# Linhas fornecidas:
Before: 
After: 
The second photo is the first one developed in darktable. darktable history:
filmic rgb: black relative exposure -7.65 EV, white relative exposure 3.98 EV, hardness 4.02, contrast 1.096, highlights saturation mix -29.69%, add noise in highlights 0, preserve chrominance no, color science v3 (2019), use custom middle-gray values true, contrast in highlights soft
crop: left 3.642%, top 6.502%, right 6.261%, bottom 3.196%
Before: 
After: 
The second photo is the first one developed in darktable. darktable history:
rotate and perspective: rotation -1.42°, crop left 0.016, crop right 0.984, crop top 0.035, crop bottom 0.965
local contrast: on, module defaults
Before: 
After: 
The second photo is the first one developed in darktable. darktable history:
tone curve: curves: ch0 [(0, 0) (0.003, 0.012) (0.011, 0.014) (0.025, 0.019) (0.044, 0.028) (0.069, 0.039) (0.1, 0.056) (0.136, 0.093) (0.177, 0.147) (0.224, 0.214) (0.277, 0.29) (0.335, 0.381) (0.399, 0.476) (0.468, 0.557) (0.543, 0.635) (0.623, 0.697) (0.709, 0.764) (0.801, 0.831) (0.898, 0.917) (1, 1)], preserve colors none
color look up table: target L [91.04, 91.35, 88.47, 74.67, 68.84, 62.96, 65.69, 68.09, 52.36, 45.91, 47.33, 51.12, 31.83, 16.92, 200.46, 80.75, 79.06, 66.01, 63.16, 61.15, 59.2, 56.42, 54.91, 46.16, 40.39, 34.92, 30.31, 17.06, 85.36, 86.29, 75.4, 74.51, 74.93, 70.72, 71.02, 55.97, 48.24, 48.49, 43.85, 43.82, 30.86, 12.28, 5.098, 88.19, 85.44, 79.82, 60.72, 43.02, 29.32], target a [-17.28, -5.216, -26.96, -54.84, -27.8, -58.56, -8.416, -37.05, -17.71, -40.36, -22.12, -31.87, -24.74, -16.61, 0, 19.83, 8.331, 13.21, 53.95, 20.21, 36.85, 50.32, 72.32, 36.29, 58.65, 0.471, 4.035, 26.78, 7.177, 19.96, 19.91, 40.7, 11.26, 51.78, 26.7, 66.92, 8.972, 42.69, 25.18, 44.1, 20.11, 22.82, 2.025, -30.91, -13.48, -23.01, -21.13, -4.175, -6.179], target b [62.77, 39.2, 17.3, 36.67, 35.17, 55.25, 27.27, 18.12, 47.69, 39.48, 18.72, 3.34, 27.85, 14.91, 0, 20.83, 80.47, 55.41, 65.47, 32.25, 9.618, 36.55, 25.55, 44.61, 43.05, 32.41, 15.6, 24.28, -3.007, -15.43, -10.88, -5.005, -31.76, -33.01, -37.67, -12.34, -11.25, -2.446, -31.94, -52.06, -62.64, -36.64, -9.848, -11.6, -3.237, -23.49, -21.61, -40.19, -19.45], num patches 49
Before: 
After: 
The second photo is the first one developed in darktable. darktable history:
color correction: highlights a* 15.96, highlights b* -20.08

# Objetivo:
Apresente estas linhas como uma lista JSON de strings, com uma string por linha e sem as linhas em branco.

# Saída completa:
[
  "Before: ",
  "After: ",
  "The second photo is the first one developed in darktable. darktable history:",
  "filmic rgb: black relative exposure -7.65 EV, white relative exposure 3.98 EV, hardness 4.02, contrast 1.096, highlights saturation mix -29.69%, add noise in highlights 0, preserve chrominance no, color science v3 (2019), use custom middle-gray values true, contrast in highlights soft",
  "crop: left 3.642%, top 6.502%, right 6.261%, bottom 3.196%",
  "Before: ",
  "After: ",
  "The second photo is the first one developed in darktable. darktable history:",
  "rotate and perspective: rotation -1.42°, crop left 0.016, crop right 0.984, crop top 0.035, crop bottom 0.965",
  "local contrast: on, module defaults",
  "Before: ",
  "After: ",
  "The second photo is the first one developed in darktable. darktable history:",
  "tone curve: curves: ch0 [(0, 0) (0.003, 0.012) (0.011, 0.014) (0.025, 0.019) (0.044, 0.028) (0.069, 0.039) (0.1, 0.056) (0.136, 0.093) (0.177, 0.147) (0.224, 0.214) (0.277, 0.29) (0.335, 0.381) (0.399, 0.476) (0.468, 0.557) (0.543, 0.635) (0.623, 0.697) (0.709, 0.764) (0.801, 0.831) (0.898, 0.917) (1, 1)], preserve colors none",
  "color look up table: target L [91.04, 91.35, 88.47, 74.67, 68.84, 62.96, 65.69, 68.09, 52.36, 45.91, 47.33, 51.12, 31.83, 16.92, 200.46, 80.75, 79.06, 66.01, 63.16, 61.15, 59.2, 56.42, 54.91, 46.16, 40.39, 34.92, 30.31, 17.06, 85.36, 86.29, 75.4, 74.51, 74.93, 70.72, 71.02, 55.97, 48.24, 48.49, 43.85, 43.82, 30.86, 12.28, 5.098, 88.19, 85.44, 79.82, 60.72, 43.02, 29.32], target a [-17.28, -5.216, -26.96, -54.84, -27.8, -58.56, -8.416, -37.05, -17.71, -40.36, -22.12, -31.87, -24.74, -16.61, 0, 19.83, 8.331, 13.21, 53.95, 20.21, 36.85, 50.32, 72.32, 36.29, 58.65, 0.471, 4.035, 26.78, 7.177, 19.96, 19.91, 40.7, 11.26, 51.78, 26.7, 66.92, 8.972, 42.69, 25.18, 44.1, 20.11, 22.82, 2.025, -30.91, -13.48, -23.01, -21.13, -4.175, -6.179], target b [62.77, 39.2, 17.3, 36.67, 35.17, 55.25, 27.27, 18.12, 47.69, 39.48, 18.72, 3.34, 27.85, 14.91, 0, 20.83, 80.47, 55.41, 65.47, 32.25, 9.618, 36.55, 25.55, 44.61, 43.05, 32.41, 15.6, 24.28, -3.007, -15.43, -10.88, -5.005, -31.76, -33.01, -37.67, -12.34, -11.25, -2.446, -31.94, -52.06, -62.64, -36.64, -9.848, -11.6, -3.237, -23.49, -21.61, -40.19, -19.45], num patches 49",
  "Before: ",
  "After: ",
  "The second photo is the first one developed in darktable. darktable history:",
  "color correction: highlights a* 15.96, highlights b* -20.08"
]